*** Block opens ***

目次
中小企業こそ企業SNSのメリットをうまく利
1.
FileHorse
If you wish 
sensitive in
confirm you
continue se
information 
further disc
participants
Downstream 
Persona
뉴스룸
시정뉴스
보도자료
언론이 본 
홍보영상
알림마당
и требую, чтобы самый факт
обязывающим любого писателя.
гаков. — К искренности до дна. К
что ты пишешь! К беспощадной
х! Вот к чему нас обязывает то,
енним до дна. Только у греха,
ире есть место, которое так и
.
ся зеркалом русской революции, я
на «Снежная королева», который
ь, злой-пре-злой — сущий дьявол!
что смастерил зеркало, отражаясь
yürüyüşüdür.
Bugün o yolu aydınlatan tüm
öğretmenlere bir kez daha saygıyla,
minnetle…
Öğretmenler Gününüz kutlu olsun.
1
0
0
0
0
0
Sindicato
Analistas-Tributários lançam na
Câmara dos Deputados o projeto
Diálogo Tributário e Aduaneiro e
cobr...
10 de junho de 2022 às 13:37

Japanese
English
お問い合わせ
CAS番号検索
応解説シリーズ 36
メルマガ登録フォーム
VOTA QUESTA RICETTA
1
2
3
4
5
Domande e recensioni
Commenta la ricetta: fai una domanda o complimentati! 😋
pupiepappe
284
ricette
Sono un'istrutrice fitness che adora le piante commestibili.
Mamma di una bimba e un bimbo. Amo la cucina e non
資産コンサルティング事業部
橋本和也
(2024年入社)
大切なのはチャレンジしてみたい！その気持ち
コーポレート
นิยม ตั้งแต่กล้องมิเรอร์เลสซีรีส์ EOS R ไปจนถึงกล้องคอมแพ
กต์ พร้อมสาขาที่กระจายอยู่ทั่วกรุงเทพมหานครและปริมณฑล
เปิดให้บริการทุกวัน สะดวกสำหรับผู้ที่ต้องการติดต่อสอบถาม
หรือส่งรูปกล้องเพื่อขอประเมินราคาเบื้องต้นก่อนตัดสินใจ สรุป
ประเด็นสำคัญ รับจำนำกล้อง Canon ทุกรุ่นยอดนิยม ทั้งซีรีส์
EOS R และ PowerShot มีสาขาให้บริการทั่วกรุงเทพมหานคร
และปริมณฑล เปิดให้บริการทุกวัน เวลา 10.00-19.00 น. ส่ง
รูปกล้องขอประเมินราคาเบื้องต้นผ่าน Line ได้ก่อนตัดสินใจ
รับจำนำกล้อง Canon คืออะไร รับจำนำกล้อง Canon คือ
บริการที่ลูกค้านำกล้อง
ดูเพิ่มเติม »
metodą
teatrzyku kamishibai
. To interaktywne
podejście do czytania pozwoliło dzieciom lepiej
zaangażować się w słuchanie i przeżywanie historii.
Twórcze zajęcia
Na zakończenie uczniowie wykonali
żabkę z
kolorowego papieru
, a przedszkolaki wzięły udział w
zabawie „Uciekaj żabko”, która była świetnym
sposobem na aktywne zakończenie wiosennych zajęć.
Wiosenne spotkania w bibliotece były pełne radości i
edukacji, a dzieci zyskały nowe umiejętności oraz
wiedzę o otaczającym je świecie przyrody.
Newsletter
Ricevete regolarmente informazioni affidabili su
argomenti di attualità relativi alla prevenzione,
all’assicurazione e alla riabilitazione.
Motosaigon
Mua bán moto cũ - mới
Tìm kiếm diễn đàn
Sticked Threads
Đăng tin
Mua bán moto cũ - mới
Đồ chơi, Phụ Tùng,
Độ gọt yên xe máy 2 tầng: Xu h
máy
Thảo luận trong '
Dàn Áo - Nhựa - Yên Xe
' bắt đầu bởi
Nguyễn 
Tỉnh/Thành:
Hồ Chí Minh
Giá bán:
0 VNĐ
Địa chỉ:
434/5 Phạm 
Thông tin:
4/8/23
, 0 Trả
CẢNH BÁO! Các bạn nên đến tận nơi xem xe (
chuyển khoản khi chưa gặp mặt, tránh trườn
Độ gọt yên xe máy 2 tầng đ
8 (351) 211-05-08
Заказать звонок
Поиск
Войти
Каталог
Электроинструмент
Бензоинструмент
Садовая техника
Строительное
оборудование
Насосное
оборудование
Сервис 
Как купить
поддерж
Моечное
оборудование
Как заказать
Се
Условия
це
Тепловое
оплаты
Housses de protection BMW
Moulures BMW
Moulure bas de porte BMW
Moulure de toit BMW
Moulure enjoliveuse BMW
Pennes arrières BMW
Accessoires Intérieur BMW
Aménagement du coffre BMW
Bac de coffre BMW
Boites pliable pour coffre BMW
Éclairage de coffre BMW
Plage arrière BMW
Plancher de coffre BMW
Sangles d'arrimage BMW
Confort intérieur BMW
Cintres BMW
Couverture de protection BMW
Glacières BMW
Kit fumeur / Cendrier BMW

*** Block closes ***

For the string "zakończenie", filter the data and copy out each line where it occurs.

Na zakończenie uczniowie wykonali
sposobem na aktywne zakończenie wiosennych zajęć.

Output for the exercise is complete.